Contact-rich robotic manipulation requires representations that encode local geometry. Vision provides global context but lacks direct measurements of properties such as texture and hardness, whereas touch supplies these cues. Modern visuo-tactile sensors capture both modalities in a single fused image, yielding intrinsically aligned inputs that are well suited to manipulation tasks requiring visual and tactile information. Most self-supervised learning (SSL) frameworks, however, compress feature maps into a global vector, discarding spatial structure and misaligning with the needs of manipulation. To address this, we propose SARL, a spatially-aware SSL framework that augments the Bootstrap Your Own Latent (BYOL) architecture with three map-level objectives, including Saliency Alignment (SAL), Patch-Prototype Distribution Alignment (PPDA), and Region Affinity Matching (RAM), to keep attentional focus, part composition, and geometric relations consistent across views. These losses act on intermediate feature maps, complementing the global objective. SARL consistently outperforms nine SSL baselines across six downstream tasks with fused visual-tactile data. On the geometry-sensitive edge-pose regression task, SARL achieves a Mean Absolute Error (MAE) of 0.3955, a 30% relative improvement over the next-best SSL method (0.5682 MAE) and approaching the supervised upper bound.

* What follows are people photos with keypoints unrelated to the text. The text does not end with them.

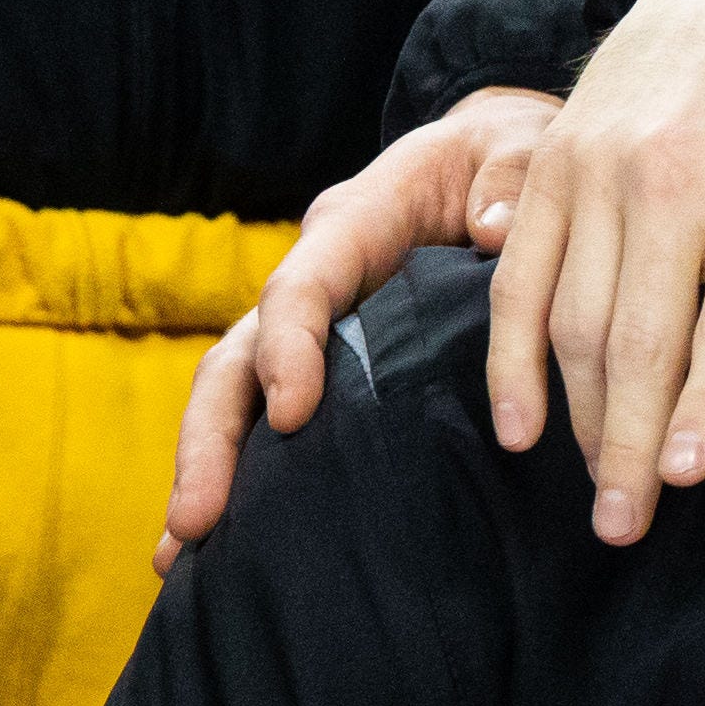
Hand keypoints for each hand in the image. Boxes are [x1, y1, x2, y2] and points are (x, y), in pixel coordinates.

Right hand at [161, 89, 564, 571]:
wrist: (497, 169)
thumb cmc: (511, 159)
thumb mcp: (521, 147)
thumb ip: (511, 178)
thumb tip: (490, 229)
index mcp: (356, 225)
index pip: (303, 286)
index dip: (290, 347)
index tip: (295, 412)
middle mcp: (315, 282)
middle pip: (238, 359)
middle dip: (212, 439)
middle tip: (198, 519)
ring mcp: (312, 334)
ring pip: (239, 403)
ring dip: (209, 476)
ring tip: (183, 558)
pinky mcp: (329, 373)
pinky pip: (275, 429)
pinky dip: (250, 485)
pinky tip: (223, 555)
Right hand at [485, 0, 704, 542]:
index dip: (704, 413)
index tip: (684, 481)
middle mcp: (671, 185)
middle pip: (638, 339)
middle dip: (629, 444)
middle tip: (625, 524)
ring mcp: (599, 172)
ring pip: (572, 318)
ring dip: (579, 416)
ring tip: (596, 489)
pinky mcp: (552, 164)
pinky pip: (521, 275)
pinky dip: (512, 355)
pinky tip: (522, 422)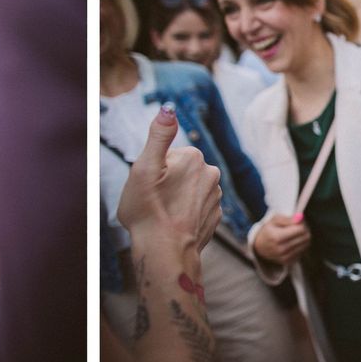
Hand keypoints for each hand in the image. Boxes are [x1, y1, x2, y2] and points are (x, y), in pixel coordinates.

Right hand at [115, 103, 223, 256]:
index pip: (167, 156)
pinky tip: (173, 225)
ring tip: (162, 215)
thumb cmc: (148, 210)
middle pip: (180, 172)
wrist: (165, 253)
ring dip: (175, 199)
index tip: (149, 187)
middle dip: (166, 183)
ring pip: (188, 190)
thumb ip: (158, 135)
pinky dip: (185, 215)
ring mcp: (216, 197)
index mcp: (193, 157)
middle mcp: (211, 173)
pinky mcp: (215, 218)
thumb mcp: (144, 168)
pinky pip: (196, 209)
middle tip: (153, 201)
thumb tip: (168, 108)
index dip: (153, 171)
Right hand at [253, 213, 309, 266]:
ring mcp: (285, 257)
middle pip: (305, 238)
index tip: (298, 222)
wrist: (260, 246)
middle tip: (299, 227)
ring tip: (295, 234)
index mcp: (277, 237)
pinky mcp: (288, 262)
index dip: (302, 224)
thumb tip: (300, 218)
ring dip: (304, 238)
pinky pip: (302, 251)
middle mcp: (281, 249)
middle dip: (305, 230)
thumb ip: (288, 219)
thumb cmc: (269, 230)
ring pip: (306, 245)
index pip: (300, 230)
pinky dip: (301, 246)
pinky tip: (293, 242)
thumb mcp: (275, 220)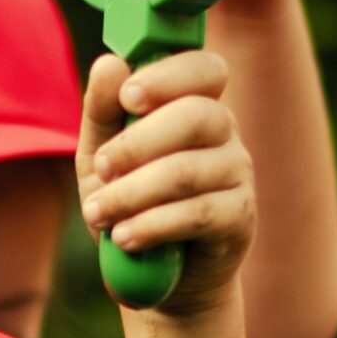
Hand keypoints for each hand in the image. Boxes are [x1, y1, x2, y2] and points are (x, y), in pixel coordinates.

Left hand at [78, 49, 254, 307]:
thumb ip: (102, 112)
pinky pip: (198, 213)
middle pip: (199, 116)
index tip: (128, 96)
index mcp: (194, 106)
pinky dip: (152, 225)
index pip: (205, 69)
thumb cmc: (129, 203)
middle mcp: (224, 134)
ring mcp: (237, 174)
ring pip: (189, 170)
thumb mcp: (100, 157)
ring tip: (97, 214)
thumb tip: (109, 62)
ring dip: (132, 193)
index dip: (170, 76)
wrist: (152, 275)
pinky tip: (124, 238)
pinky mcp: (239, 218)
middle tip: (101, 169)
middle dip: (139, 143)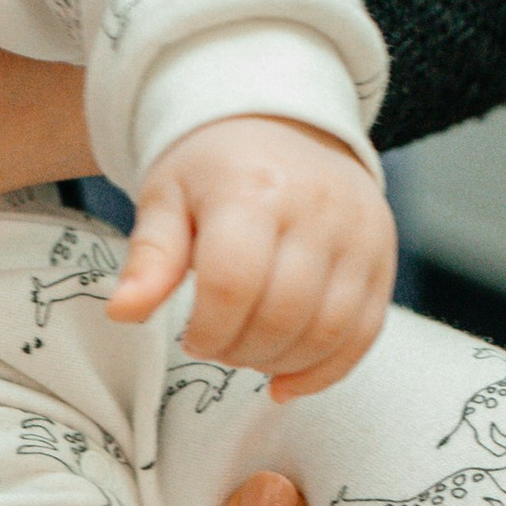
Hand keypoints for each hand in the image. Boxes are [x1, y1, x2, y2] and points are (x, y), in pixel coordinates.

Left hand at [107, 115, 394, 398]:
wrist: (283, 126)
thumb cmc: (214, 169)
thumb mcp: (167, 198)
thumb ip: (150, 257)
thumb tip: (123, 312)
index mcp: (253, 189)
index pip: (233, 284)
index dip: (208, 330)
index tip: (191, 335)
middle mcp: (317, 209)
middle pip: (283, 314)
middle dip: (241, 350)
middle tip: (219, 344)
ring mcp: (359, 233)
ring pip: (327, 331)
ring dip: (280, 362)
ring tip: (249, 352)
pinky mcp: (382, 256)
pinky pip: (364, 333)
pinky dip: (325, 370)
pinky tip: (286, 379)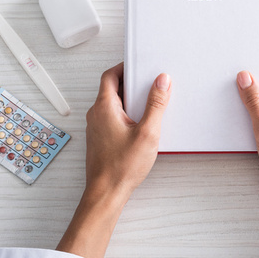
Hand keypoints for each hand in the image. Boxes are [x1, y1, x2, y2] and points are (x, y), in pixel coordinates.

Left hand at [85, 63, 170, 197]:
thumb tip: (162, 81)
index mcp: (104, 107)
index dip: (124, 67)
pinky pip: (113, 117)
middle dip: (131, 83)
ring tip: (149, 103)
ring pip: (113, 104)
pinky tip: (142, 123)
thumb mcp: (147, 132)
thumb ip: (156, 104)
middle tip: (149, 82)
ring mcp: (97, 127)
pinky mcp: (101, 137)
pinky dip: (127, 113)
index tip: (139, 65)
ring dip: (130, 100)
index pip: (110, 76)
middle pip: (112, 88)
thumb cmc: (122, 167)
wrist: (106, 192)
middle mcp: (97, 114)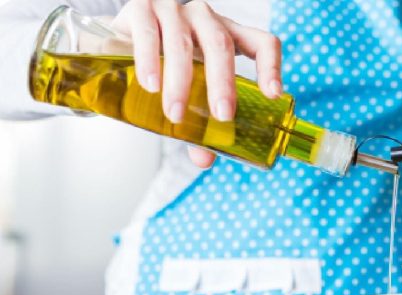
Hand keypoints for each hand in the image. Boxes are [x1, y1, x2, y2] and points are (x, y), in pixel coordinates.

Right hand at [110, 0, 282, 167]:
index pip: (261, 42)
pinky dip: (150, 61)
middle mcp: (205, 19)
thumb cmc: (165, 65)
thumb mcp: (188, 92)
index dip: (271, 66)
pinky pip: (148, 34)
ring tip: (176, 115)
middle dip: (223, 83)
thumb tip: (205, 161)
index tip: (272, 95)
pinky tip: (150, 86)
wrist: (116, 39)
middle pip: (221, 45)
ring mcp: (174, 10)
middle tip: (222, 116)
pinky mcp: (141, 8)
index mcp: (228, 35)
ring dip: (181, 83)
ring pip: (183, 44)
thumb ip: (199, 125)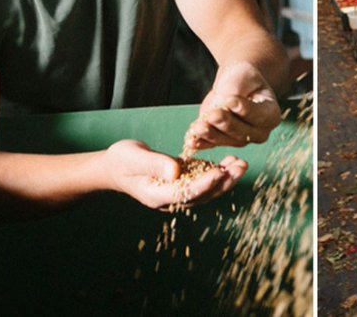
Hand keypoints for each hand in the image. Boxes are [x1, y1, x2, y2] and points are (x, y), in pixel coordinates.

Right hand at [103, 140, 246, 209]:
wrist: (115, 166)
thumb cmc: (122, 160)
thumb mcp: (135, 158)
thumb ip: (155, 164)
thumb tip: (176, 171)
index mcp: (157, 195)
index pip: (186, 193)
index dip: (204, 184)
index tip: (220, 173)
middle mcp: (171, 198)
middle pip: (202, 194)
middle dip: (223, 182)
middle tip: (241, 167)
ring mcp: (177, 192)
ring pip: (206, 189)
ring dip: (225, 178)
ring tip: (241, 164)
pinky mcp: (181, 182)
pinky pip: (202, 181)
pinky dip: (217, 172)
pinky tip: (230, 162)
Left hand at [184, 61, 280, 152]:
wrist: (235, 84)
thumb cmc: (244, 79)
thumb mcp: (244, 75)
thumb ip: (237, 87)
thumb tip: (223, 101)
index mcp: (271, 114)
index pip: (259, 115)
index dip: (244, 109)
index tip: (230, 101)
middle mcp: (259, 132)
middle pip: (243, 132)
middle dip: (226, 124)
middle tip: (213, 115)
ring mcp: (241, 139)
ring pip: (226, 140)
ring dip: (211, 135)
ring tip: (198, 127)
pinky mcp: (223, 140)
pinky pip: (212, 144)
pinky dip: (201, 143)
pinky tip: (191, 142)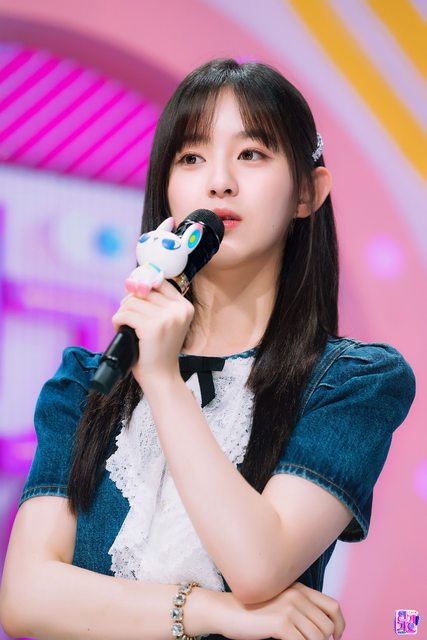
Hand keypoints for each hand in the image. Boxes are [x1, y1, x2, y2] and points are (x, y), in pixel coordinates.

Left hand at [111, 280, 193, 388]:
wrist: (161, 376)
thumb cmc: (159, 350)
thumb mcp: (167, 323)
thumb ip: (156, 303)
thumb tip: (132, 282)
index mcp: (185, 306)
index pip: (159, 282)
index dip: (143, 286)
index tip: (133, 295)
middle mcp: (178, 310)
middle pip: (143, 292)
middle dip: (130, 303)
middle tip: (129, 319)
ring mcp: (166, 318)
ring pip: (131, 302)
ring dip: (123, 313)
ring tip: (125, 325)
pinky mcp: (152, 327)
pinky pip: (125, 314)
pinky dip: (118, 321)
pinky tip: (121, 329)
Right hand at [218, 581, 344, 639]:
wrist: (227, 611)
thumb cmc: (253, 612)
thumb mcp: (281, 603)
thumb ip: (300, 608)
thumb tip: (323, 631)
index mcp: (300, 589)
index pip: (333, 606)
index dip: (340, 625)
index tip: (336, 637)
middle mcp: (298, 595)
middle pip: (327, 625)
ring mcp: (290, 608)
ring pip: (319, 637)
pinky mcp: (281, 623)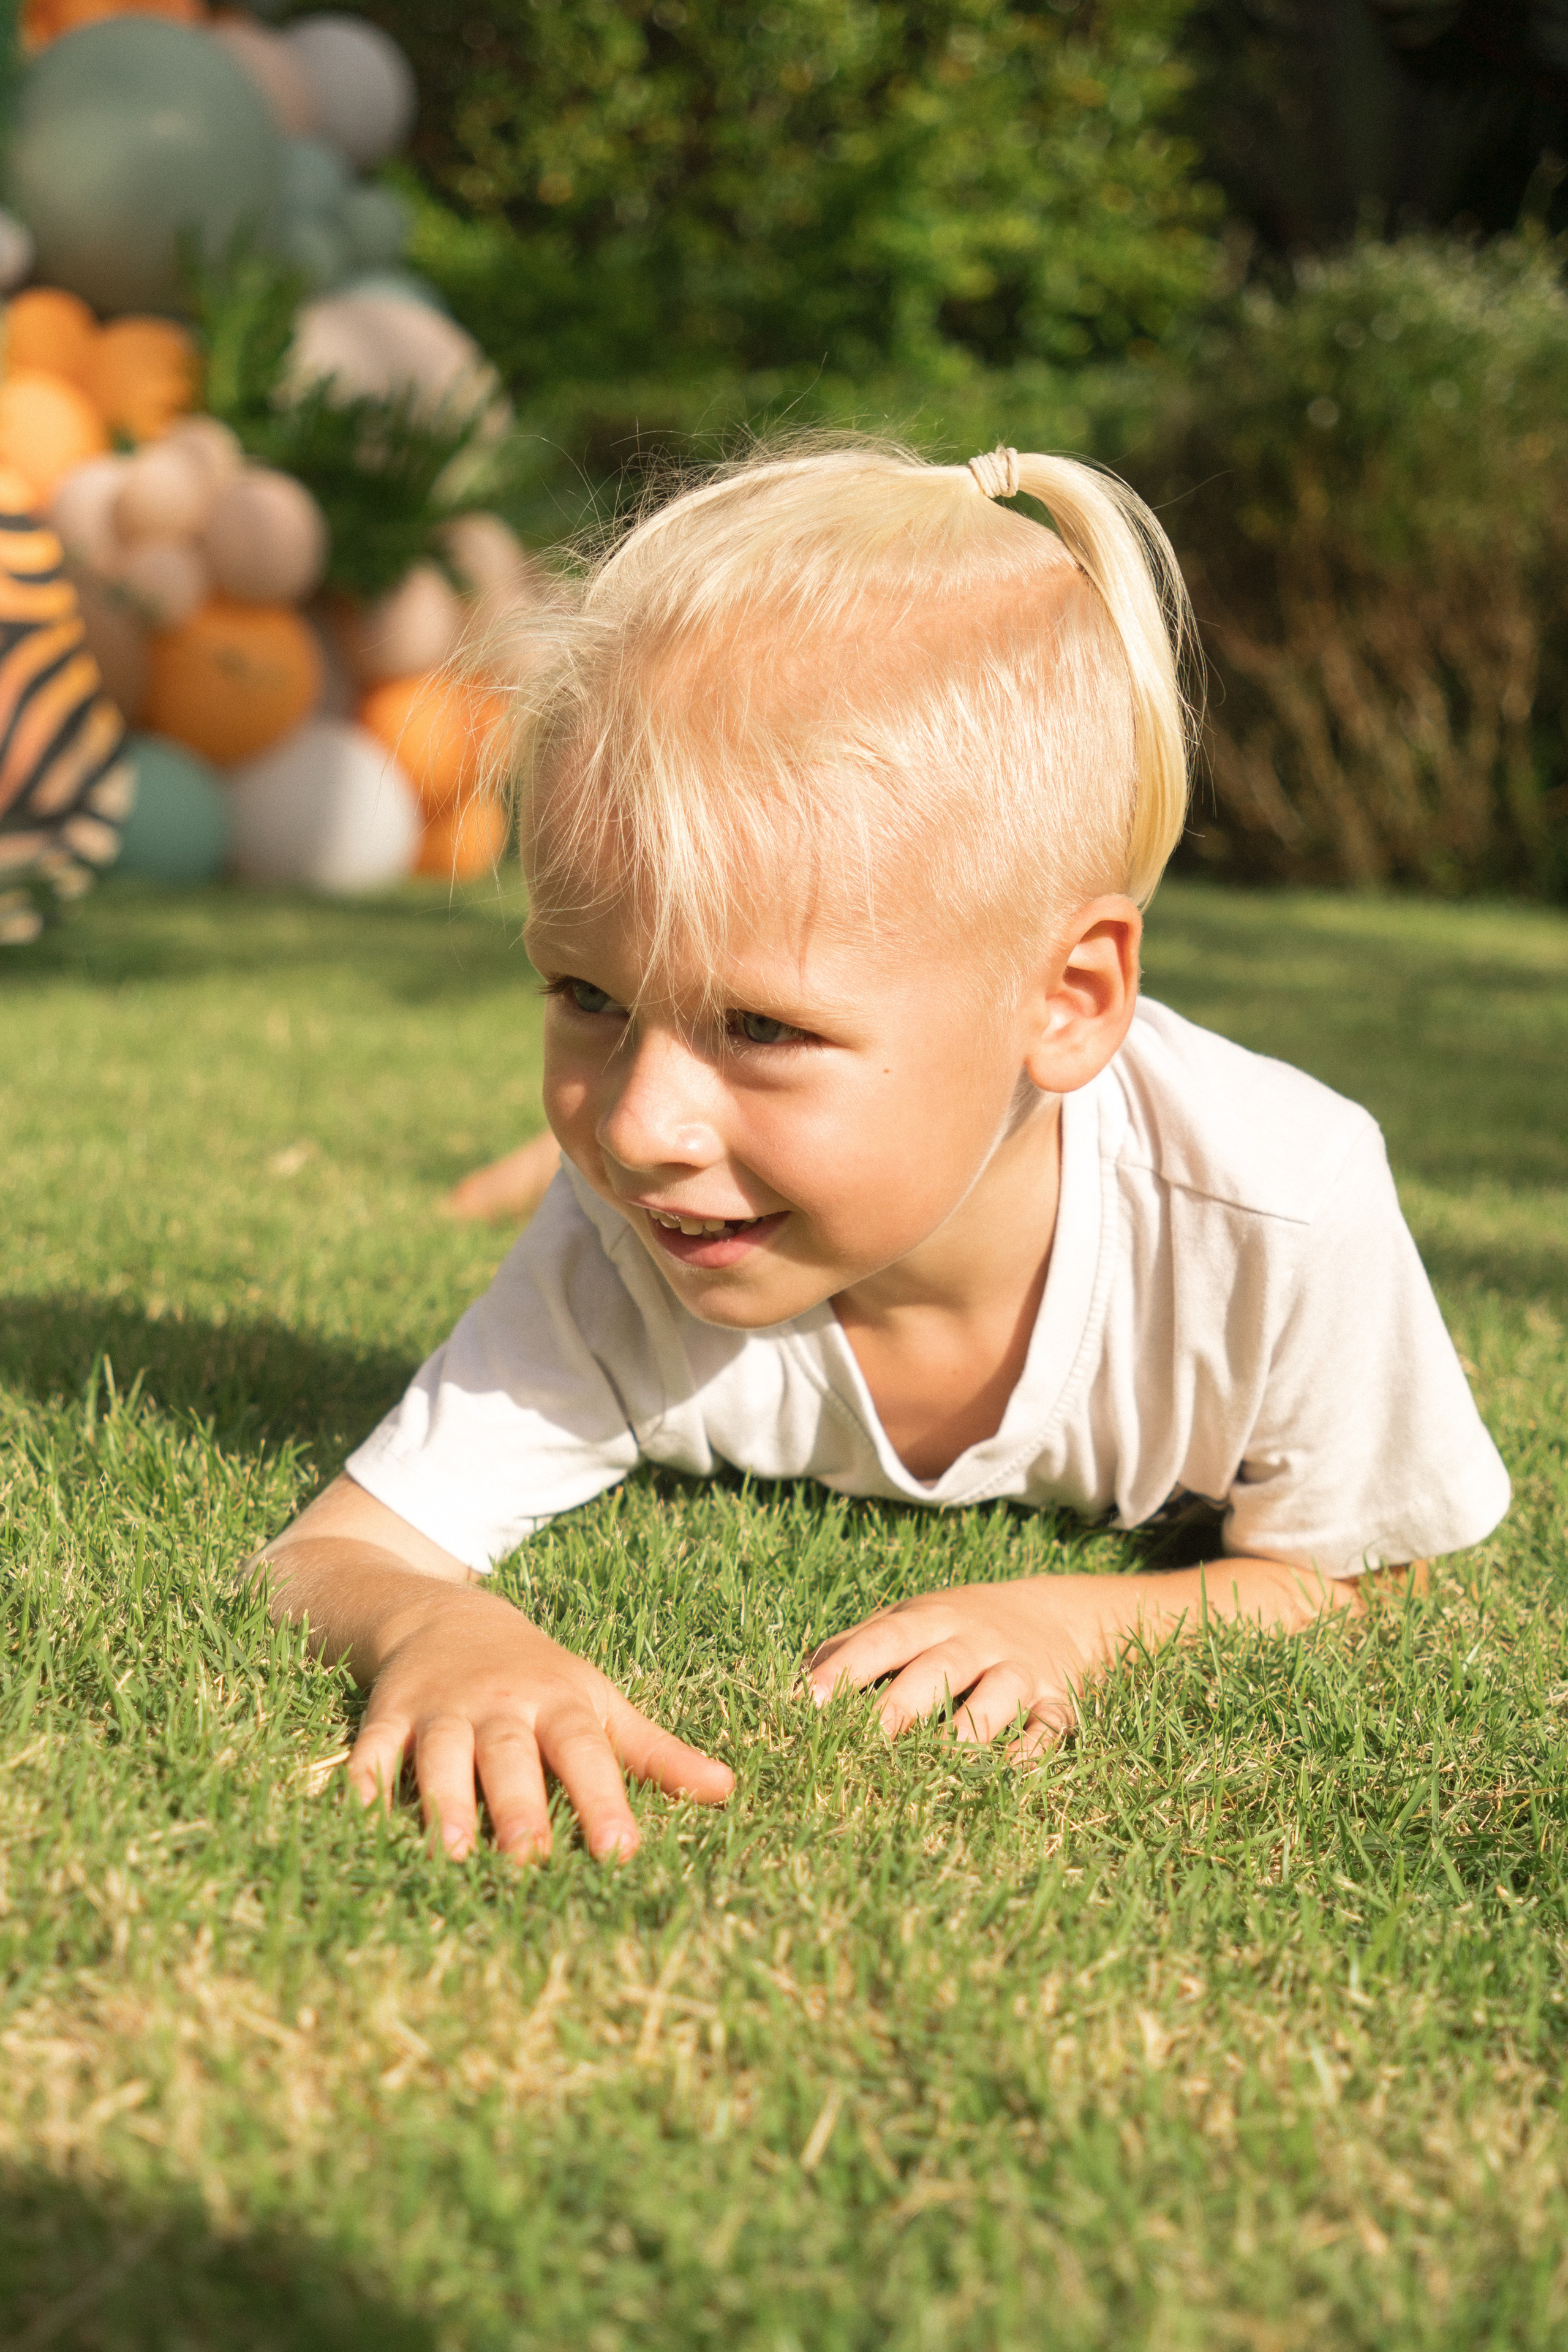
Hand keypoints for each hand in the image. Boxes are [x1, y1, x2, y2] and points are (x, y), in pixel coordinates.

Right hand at [348, 1581, 733, 1862]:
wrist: (446, 1616)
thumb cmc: (538, 1677)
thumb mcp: (598, 1704)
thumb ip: (657, 1753)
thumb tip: (726, 1791)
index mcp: (558, 1704)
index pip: (585, 1753)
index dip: (603, 1800)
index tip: (621, 1852)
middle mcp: (499, 1706)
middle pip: (511, 1756)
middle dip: (520, 1807)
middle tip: (530, 1861)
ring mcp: (440, 1710)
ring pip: (442, 1755)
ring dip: (444, 1801)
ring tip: (450, 1852)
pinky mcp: (388, 1715)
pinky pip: (373, 1748)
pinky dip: (364, 1779)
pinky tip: (357, 1814)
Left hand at [805, 1576, 1118, 1757]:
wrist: (1054, 1615)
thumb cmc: (956, 1627)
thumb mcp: (908, 1621)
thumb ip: (853, 1646)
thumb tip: (787, 1686)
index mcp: (930, 1620)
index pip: (883, 1639)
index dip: (845, 1667)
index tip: (806, 1700)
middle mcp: (976, 1641)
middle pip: (937, 1670)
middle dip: (900, 1707)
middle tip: (862, 1744)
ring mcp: (1020, 1670)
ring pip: (997, 1696)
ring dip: (968, 1730)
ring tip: (936, 1763)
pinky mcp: (1057, 1701)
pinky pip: (1047, 1728)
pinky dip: (1030, 1753)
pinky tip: (1006, 1776)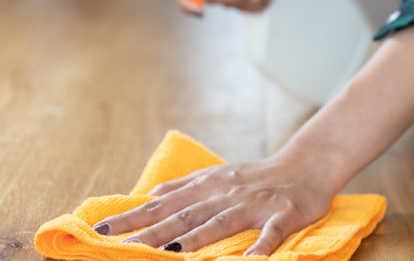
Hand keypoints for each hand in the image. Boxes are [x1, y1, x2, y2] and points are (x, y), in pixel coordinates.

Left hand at [92, 158, 335, 255]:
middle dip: (153, 231)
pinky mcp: (284, 214)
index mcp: (209, 185)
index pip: (165, 204)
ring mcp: (256, 204)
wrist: (307, 165)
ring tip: (171, 253)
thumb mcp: (217, 175)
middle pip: (187, 215)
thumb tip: (147, 198)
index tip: (102, 231)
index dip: (134, 217)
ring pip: (222, 222)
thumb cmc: (258, 175)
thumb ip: (184, 187)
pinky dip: (260, 248)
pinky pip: (271, 234)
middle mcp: (228, 193)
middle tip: (122, 245)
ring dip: (197, 238)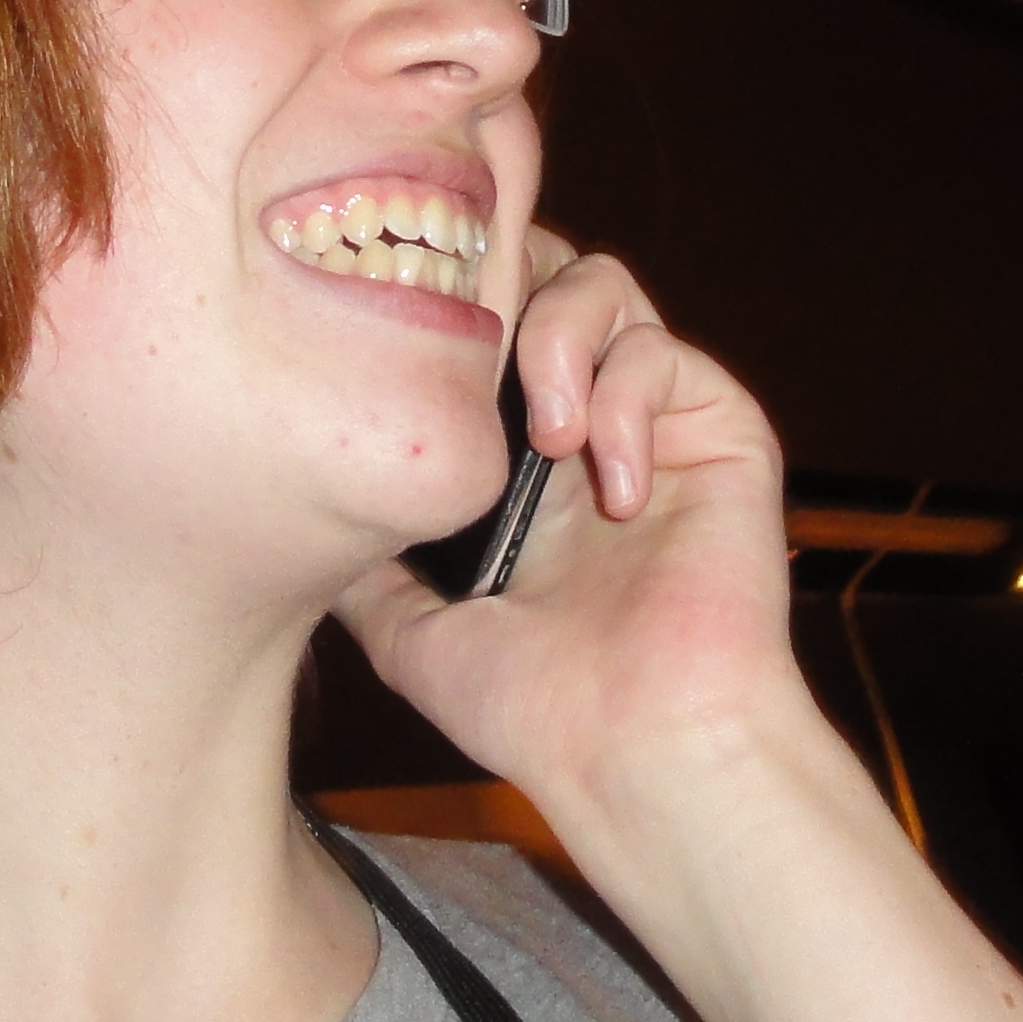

These findings indicate that, for fused visual-tactile data, the most effective signal is structured spatial equivariance, in which features vary predictably with object geometry, which enables more capable robotic perception.

Paper Structure

This paper contains 27 sections, 6 equations, 4 figures, 4 tables.

Figures (4)

  • Figure 1: Concept overview: SARL augments a Joint-Embedding Architecture with Spatially-Aware losses (SAL, PPDA and RAM) on intermediate feature layers, complementing a Global loss on final embeddings to preserve spatial and geometric cues typically removed by global pooling, yielding manipulation-ready representations.
  • Figure 2: SARL architecture. Input $x$ is augmented to $x_1,x_2$ and processed by parallel Online ($\theta$) and Target ($\xi$) branches. The global loss $\mathcal{L}_{\text{global}}$ trains $q_\theta$ to match $g_\xi$; Target weights are an EMA of Online and use stop-grad ($\mathrm{sg}$). From encoder features $f_\theta,f_\xi$, SARL adds spatial losses: $\mathcal{L}_{SAL}$ (Layers 2–4), $\mathcal{L}_{PPDA}$ (Layer 3 with a $7 \times 7$ grid and $K=32$ prototypes), and $\mathcal{L}_{RAM}$ (Layer 3 with a $6 \times 6$ grid).
  • Figure 3: Overview of the datasets used for pre-training, evaluation, and transfer learning. (a) Sample images from the primary ViTacTip dataset, showcasing the fused visuo-tactile data across several downstream tasks. (b) The three data modalities used in our ablation studies: the fused multimodal ViTacTip data (top row), its visual-only ViTac counterpart (middle row), and its marker-only TacTip counterpart (bottom row). (c) Sample images from the four unseen datasets used for the generalizability evaluation: (i) MagicTac-T, (ii) MagicTac-D, (iii) GelSight, and (iv) PnuTac.
  • Figure 4: Linear probe performance on the Edge Pose Regression task, comparing SARL (bottom row) against the fully supervised baseline (top row). Each plot shows the predicted vs. true values for the three pose components: horizontal distance ($X$ in mm), press depth ($Z$ in mm), and angle of rotation ($\theta$ in degrees).